イケメン御曹司に独占されてます
「……おまえ、いい加減にしろよ」


そう低い声で囁かれて体を引き上げられた。掴まれた腕に顔を上げると、そこには——。


「お兄さんさぁ、その子俺たちと今から遊ぶから、横から持ってかれると困るんだよね」


池永さんの背後に庇われた私の前には、これ以上無いくらいガラの悪い男ふたりが、ギラギラした目つきでこちらを睨んでいる。
さっきは近すぎてわからなかったけど、その極悪な目つきはかなりのレベルだ。
こんな人たちに絡まれてたのか、と今更ながら恐怖で体がすくむ


「そっちこそ、これに余計な手出しはやめてくれ。すでに俺が教育中だ」


「はぁ? 意味わかんねぇけど?」


「お兄さんさぁ、俺らもこのまま黙っては引き下れないでしょ。ねぇ?」


急にふたり組の発する空気が変わる。池永さん越しに見えるこちらを睨みつける眼差しには、殺意にも似た凶暴さがにじみ出て、ざわっと皮膚が泡立った。

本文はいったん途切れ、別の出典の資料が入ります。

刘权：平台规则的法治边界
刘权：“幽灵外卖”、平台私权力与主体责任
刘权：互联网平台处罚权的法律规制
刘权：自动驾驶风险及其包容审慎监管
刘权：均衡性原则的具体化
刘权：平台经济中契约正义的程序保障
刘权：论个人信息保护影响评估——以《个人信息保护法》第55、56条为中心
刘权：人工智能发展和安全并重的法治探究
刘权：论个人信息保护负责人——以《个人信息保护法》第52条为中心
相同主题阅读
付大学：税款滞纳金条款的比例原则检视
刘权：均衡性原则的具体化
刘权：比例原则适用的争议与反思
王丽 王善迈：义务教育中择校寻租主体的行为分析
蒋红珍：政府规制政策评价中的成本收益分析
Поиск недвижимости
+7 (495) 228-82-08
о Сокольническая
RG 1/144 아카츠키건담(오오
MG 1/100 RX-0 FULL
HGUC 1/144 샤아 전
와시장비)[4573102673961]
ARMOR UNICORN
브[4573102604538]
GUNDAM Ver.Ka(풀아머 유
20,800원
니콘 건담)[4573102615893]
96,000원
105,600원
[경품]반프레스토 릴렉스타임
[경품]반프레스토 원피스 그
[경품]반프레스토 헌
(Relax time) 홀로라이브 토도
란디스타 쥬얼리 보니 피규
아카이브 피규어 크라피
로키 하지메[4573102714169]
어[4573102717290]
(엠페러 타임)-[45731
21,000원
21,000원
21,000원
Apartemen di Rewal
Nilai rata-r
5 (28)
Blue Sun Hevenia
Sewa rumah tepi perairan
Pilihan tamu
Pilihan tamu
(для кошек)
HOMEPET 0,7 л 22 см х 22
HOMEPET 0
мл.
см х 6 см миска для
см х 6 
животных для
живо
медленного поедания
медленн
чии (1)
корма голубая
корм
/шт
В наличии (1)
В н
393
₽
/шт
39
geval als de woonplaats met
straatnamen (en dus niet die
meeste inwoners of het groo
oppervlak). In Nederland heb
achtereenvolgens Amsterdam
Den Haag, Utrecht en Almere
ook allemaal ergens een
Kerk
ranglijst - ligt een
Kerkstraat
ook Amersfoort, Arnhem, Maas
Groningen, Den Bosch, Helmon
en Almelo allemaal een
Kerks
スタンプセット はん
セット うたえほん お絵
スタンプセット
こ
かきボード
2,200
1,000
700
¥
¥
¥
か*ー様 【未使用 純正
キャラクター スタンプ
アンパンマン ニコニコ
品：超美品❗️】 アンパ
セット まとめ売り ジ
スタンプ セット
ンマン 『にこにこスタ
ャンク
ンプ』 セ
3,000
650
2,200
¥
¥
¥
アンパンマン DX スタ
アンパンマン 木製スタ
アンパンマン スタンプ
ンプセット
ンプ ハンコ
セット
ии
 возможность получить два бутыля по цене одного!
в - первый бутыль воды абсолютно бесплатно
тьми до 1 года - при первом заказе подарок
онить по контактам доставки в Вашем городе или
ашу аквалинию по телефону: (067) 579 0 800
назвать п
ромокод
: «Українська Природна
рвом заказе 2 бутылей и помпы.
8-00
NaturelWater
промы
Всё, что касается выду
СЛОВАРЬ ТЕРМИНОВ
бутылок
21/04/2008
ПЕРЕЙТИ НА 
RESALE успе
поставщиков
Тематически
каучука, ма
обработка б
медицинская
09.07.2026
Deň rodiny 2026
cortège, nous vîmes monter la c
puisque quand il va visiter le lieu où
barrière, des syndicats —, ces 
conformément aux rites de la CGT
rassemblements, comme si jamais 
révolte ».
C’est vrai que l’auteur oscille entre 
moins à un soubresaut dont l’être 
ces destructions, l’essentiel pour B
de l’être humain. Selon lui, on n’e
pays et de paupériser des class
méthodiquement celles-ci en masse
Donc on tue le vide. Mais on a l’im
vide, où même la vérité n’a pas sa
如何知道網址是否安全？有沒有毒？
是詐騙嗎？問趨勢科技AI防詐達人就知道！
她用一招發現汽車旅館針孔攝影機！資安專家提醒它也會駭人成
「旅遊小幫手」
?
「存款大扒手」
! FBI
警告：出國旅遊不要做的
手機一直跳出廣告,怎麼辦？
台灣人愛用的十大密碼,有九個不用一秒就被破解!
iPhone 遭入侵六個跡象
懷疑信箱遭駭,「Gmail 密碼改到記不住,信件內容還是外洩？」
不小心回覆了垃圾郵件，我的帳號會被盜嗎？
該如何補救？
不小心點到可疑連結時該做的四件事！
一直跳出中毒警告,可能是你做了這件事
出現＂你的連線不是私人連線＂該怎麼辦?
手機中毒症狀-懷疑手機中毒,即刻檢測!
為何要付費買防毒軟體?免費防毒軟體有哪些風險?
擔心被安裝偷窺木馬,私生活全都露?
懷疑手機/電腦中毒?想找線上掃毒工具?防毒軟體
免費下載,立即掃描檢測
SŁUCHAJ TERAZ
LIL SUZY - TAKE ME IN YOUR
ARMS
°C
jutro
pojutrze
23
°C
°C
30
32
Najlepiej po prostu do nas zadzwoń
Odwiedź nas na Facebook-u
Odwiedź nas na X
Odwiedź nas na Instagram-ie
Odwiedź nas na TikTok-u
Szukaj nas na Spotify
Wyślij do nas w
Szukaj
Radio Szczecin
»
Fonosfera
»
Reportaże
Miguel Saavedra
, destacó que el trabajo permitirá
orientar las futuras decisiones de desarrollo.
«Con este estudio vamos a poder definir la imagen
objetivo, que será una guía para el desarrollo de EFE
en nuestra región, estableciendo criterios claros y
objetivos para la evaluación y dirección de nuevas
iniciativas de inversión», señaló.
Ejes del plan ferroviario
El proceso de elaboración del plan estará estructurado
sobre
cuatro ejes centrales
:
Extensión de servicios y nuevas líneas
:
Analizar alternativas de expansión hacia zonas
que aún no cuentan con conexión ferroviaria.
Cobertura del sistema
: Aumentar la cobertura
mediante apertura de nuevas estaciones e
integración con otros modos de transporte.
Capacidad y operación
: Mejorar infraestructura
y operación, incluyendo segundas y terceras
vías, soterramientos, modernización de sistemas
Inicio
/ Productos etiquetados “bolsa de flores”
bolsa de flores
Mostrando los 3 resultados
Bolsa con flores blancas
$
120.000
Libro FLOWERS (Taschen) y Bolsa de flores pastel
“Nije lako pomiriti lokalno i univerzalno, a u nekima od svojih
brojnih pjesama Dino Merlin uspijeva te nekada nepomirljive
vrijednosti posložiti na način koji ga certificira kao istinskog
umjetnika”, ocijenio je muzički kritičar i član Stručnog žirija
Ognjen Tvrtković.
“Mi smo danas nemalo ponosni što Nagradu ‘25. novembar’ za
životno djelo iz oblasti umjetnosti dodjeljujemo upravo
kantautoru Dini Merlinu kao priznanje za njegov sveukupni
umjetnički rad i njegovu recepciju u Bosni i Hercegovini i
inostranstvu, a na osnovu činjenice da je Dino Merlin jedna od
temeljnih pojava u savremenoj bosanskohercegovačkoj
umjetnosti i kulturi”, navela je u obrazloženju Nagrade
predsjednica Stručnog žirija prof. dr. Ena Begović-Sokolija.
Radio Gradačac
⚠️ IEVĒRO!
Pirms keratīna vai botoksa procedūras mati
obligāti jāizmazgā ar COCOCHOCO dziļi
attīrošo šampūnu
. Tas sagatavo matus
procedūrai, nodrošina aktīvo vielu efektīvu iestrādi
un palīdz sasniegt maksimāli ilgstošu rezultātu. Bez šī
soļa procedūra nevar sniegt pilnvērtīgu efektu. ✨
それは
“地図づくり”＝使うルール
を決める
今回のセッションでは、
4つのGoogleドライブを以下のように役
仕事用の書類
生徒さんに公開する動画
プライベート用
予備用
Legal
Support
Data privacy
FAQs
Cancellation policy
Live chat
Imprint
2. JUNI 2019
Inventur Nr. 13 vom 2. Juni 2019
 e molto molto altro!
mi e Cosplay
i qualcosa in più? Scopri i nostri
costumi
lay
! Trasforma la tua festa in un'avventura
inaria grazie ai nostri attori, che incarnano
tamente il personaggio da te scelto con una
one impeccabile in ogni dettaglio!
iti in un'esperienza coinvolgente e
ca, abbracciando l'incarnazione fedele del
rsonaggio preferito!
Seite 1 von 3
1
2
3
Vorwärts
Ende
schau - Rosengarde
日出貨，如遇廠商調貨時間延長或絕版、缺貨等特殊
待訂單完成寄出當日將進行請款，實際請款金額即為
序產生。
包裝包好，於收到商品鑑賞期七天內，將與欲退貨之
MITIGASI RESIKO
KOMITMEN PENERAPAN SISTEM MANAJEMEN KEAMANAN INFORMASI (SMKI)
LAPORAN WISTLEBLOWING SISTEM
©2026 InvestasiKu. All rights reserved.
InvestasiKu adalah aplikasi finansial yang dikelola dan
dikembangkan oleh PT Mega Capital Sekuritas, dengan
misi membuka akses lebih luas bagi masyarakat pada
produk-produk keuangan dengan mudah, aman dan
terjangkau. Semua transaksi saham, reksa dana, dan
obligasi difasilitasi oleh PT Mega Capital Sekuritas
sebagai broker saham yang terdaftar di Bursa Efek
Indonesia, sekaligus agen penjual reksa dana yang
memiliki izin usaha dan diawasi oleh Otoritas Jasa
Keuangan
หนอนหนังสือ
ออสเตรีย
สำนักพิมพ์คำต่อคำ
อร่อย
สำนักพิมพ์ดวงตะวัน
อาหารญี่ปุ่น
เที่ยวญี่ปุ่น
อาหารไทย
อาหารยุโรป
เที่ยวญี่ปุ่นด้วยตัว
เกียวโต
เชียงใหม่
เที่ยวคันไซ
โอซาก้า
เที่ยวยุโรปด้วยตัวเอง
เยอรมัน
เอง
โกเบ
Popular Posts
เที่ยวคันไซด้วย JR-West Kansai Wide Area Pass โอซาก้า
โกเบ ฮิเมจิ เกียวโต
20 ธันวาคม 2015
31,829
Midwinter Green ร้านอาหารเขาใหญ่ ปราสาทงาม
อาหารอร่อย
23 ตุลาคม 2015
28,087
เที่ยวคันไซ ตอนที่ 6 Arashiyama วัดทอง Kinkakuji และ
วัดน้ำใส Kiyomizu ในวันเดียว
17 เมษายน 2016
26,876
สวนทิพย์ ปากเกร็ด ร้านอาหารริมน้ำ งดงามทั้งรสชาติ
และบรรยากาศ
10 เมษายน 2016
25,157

「こっちも引っ込みつかないんだよね。どうしてもっていうなら相手するけど、喧嘩ならこっちは年季入ってるよ。怪我しないうちにその子置いて行きなよ。……って、そんな気全然ねぇってツラだな」


楽しそうに唇の端を上げた男の表情には、狂気にも似た微笑が宿る。
怖い。何よりも池永さんが傷つけられることが怖くてたまらない。